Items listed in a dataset
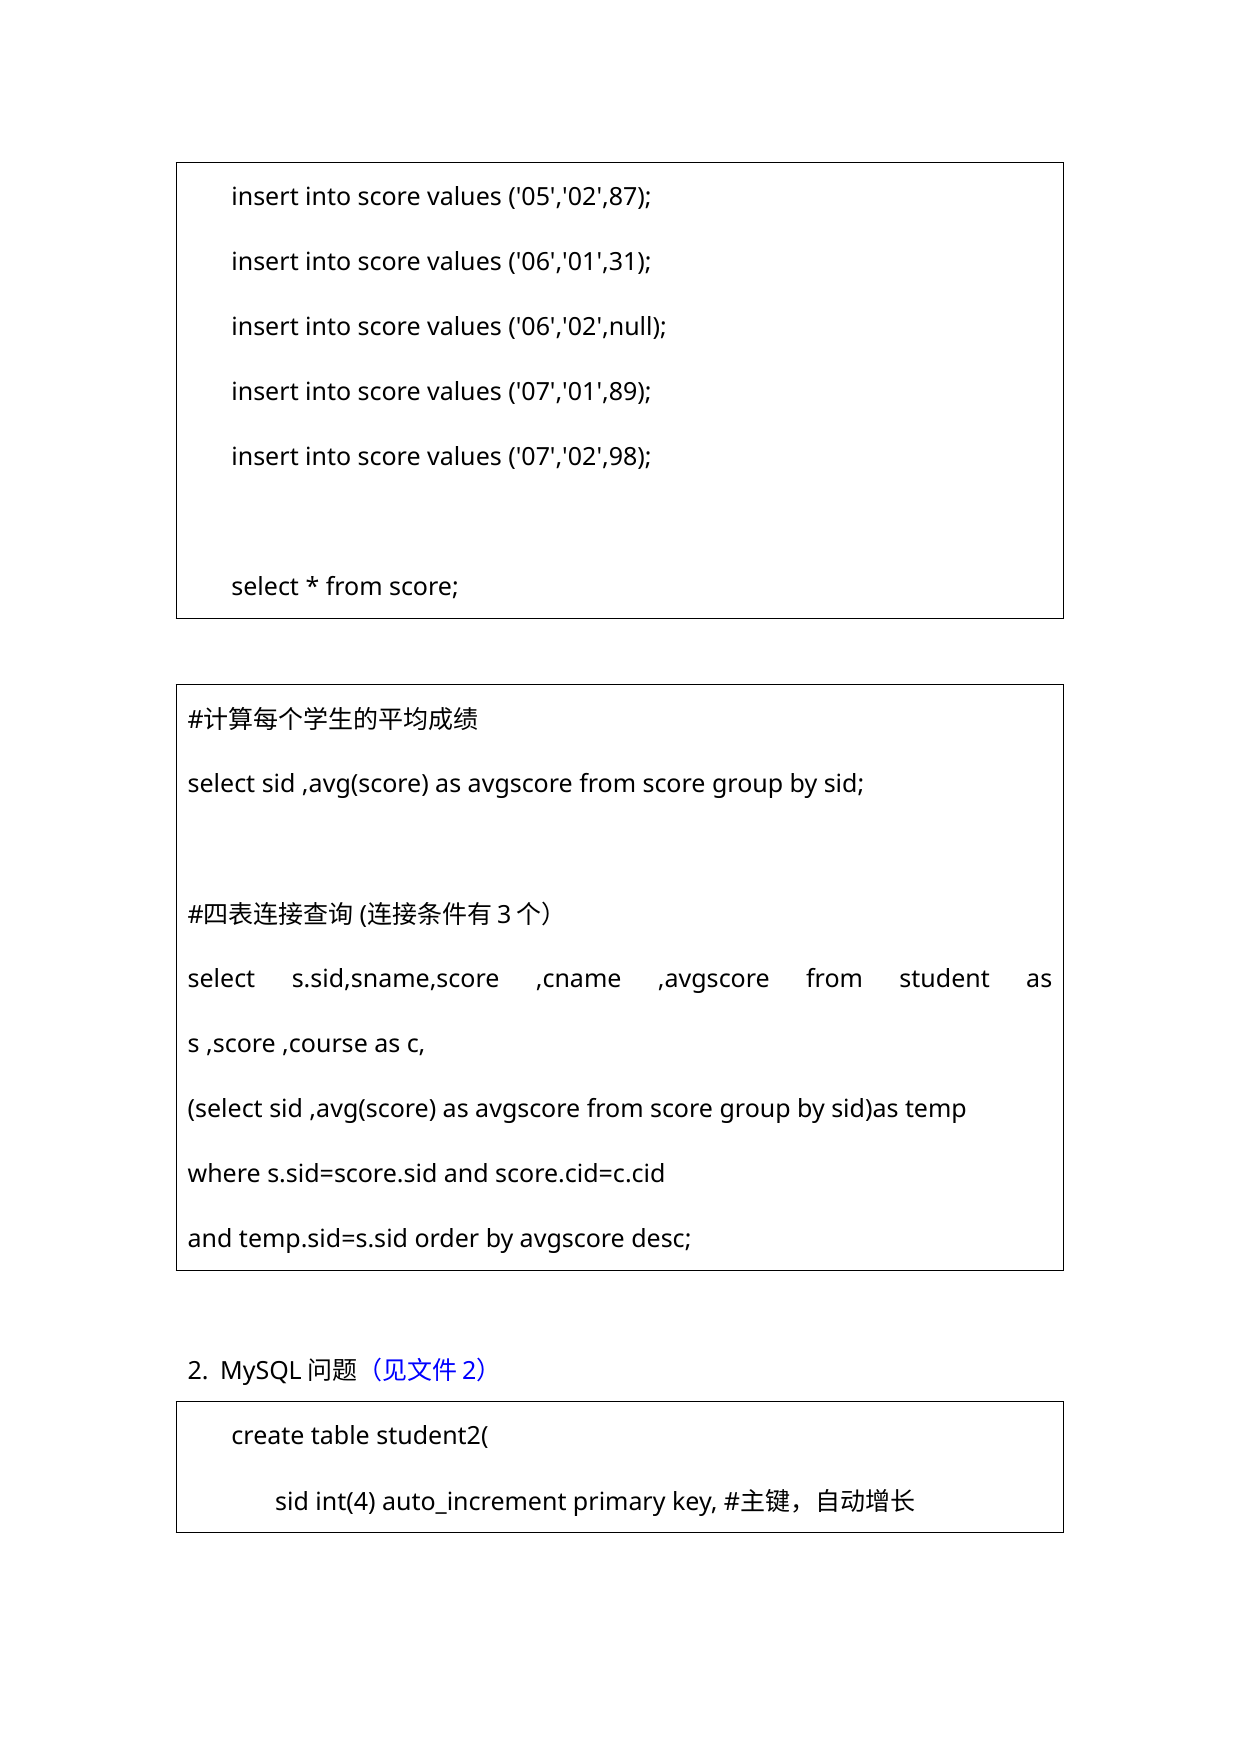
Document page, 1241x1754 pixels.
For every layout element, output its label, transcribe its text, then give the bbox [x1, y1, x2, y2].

table_header #计算每个学生的平均成绩 select sid ,avg(score) as avgscore from score group by sid; #四表连接查询 (连接条件有3个） select s.sid,sname,score ,cname ,avgscore from student as s ,score ,course as c, (select sid ,avg(score) as avgscore from score group by sid)as temp where s.sid=score.sid and score.cid=c.cid and temp.sid=s.sid order by avgscore desc; [177, 685, 1063, 1270]
list MySQL问题（见文件2） [187, 1336, 1053, 1401]
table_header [177, 163, 1063, 618]
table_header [177, 1402, 1063, 1532]
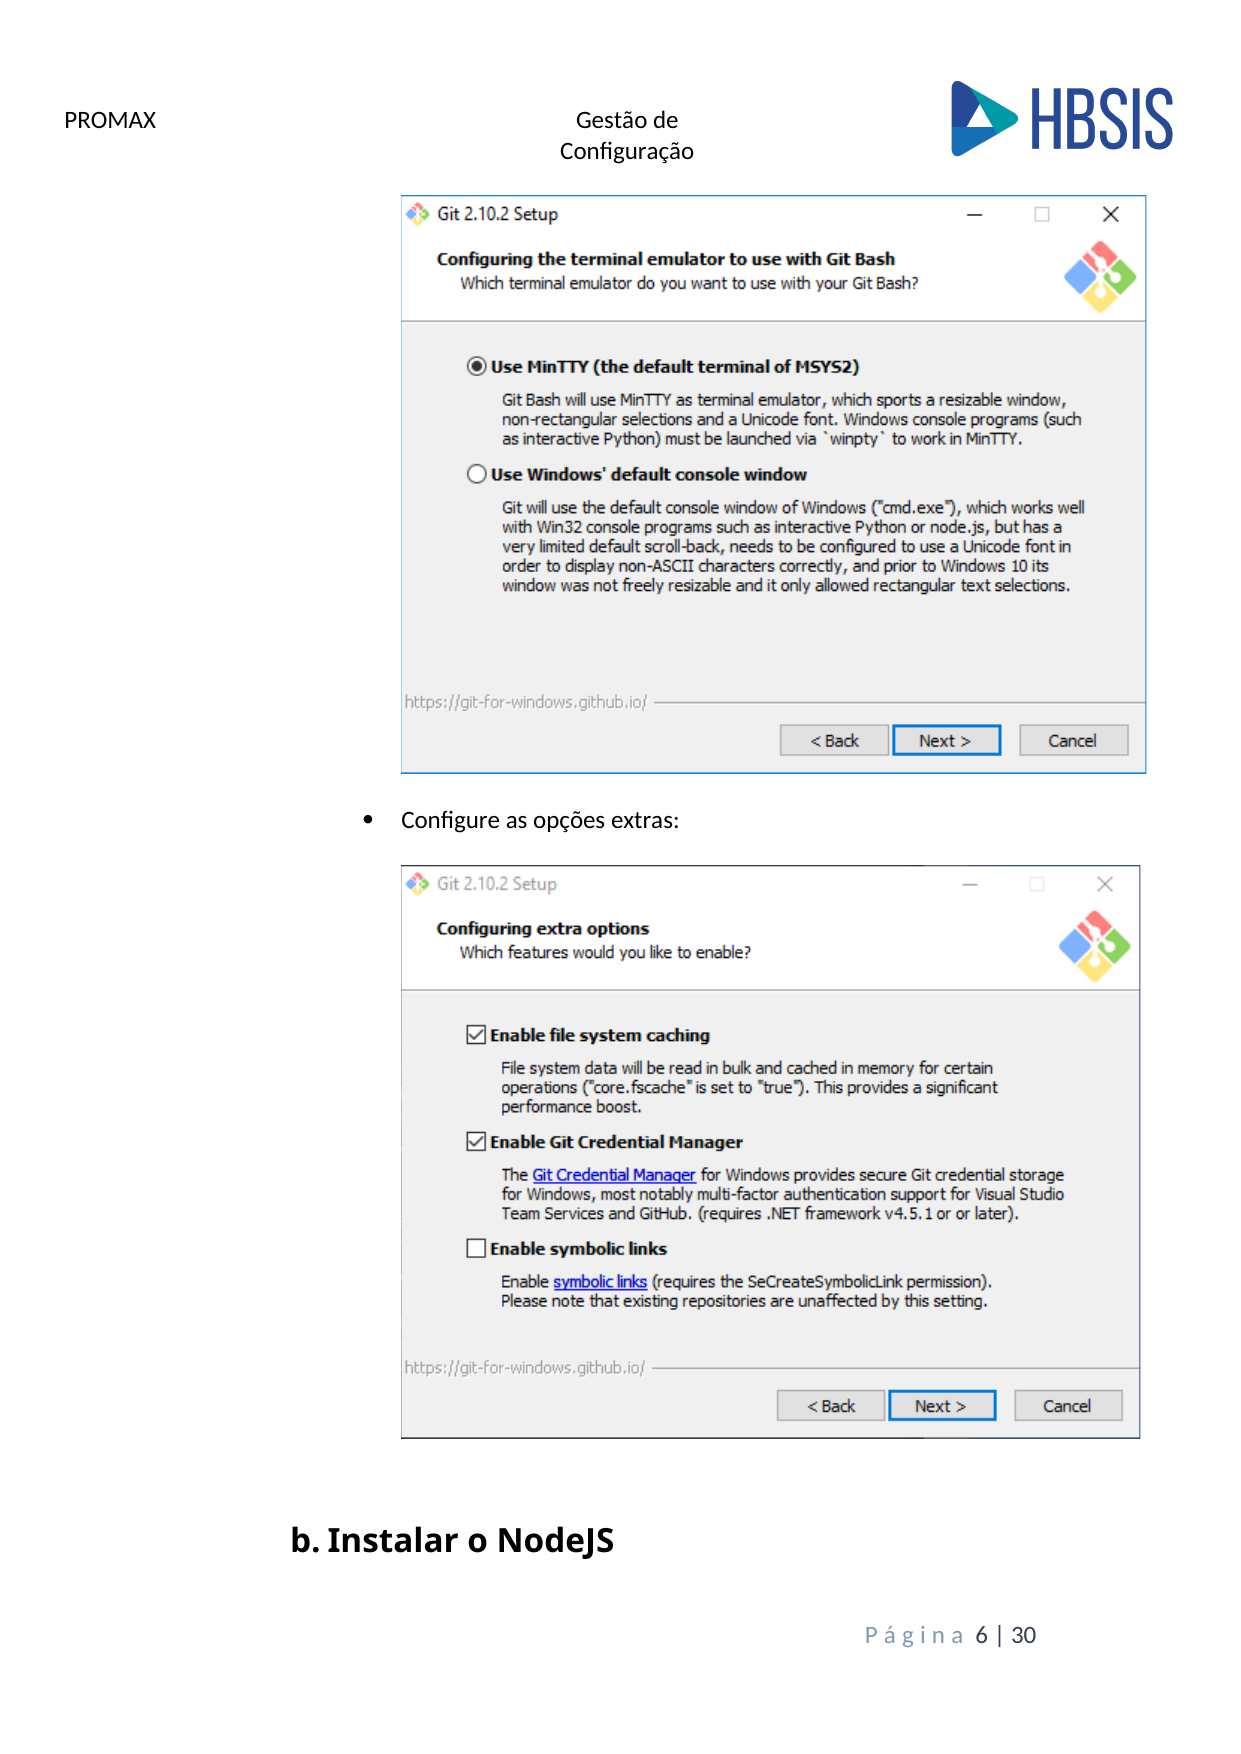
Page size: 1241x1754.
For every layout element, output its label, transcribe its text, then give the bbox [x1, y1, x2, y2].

picture [401, 865, 1141, 1439]
picture [939, 73, 1185, 164]
list Configure as opções extras: [363, 804, 1063, 835]
picture [401, 195, 1147, 774]
subtitle Instalar o NodeJS [290, 1517, 1063, 1562]
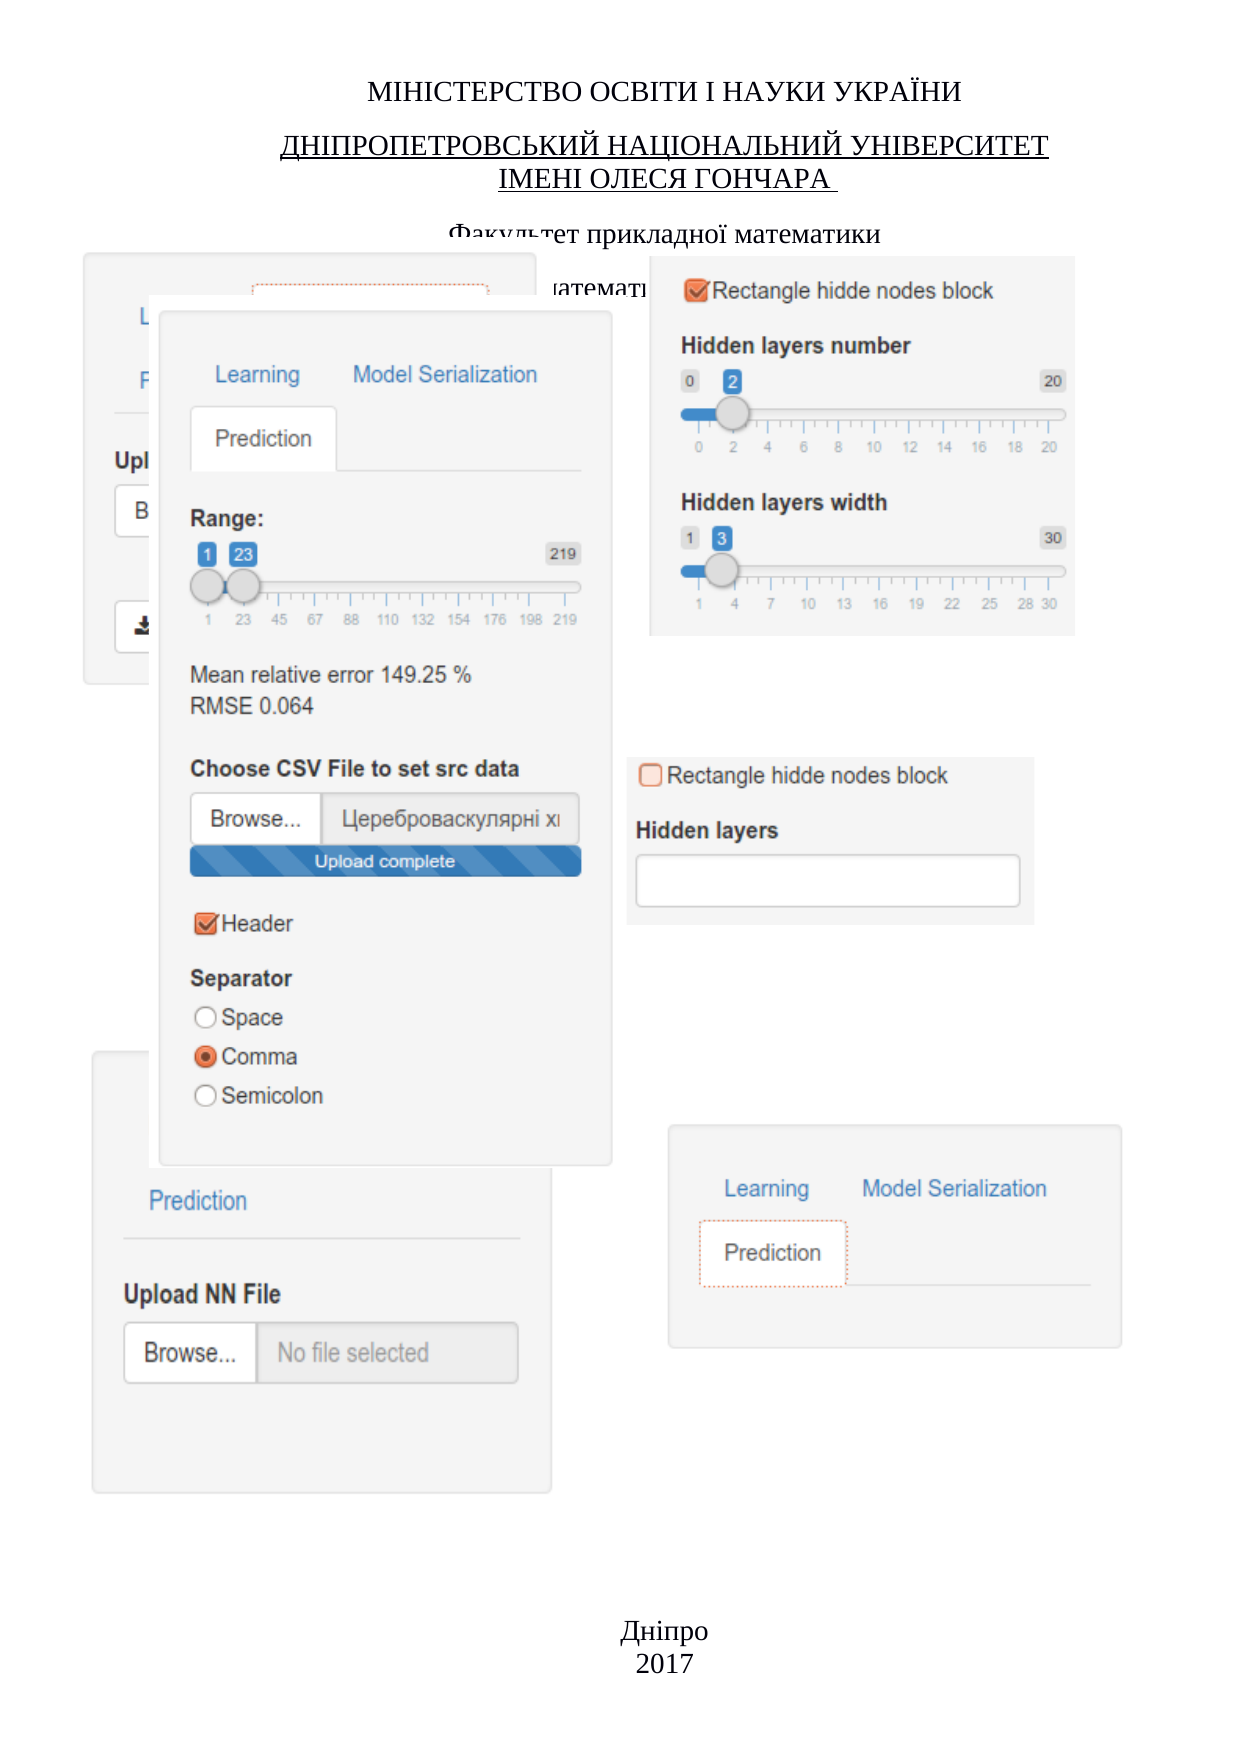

### What to work on
Repeat the records above verbatim, with no pictures in the result.

### Answer box
Document page, 1241x1754 pixels.
For every layout element, output its label, transcribe its text, then give the bbox [x1, y1, x2, y2].

table_header #计算每个学生的平均成绩 select sid ,avg(score) as avgscore from score group by sid; #四表连接查询 (连接条件有3个） select s.sid,sname,score ,cname ,avgscore from student as s ,score ,course as c, (select sid ,avg(score) as avgscore from score group by sid)as temp where s.sid=score.sid and score.cid=c.cid and temp.sid=s.sid order by avgscore desc; [177, 685, 1063, 1270]
list MySQL问题（见文件2） [187, 1336, 1053, 1401]
table_header [177, 163, 1063, 618]
table_header [177, 1402, 1063, 1532]
Page size: 1241x1754.
For every layout element, output its label, transcribe its text, then give the bbox [x1, y1, x2, y2].

picture [401, 865, 1141, 1439]
picture [939, 73, 1185, 164]
list Configure as opções extras: [363, 804, 1063, 835]
picture [401, 195, 1147, 774]
subtitle Instalar o NodeJS [290, 1517, 1063, 1562]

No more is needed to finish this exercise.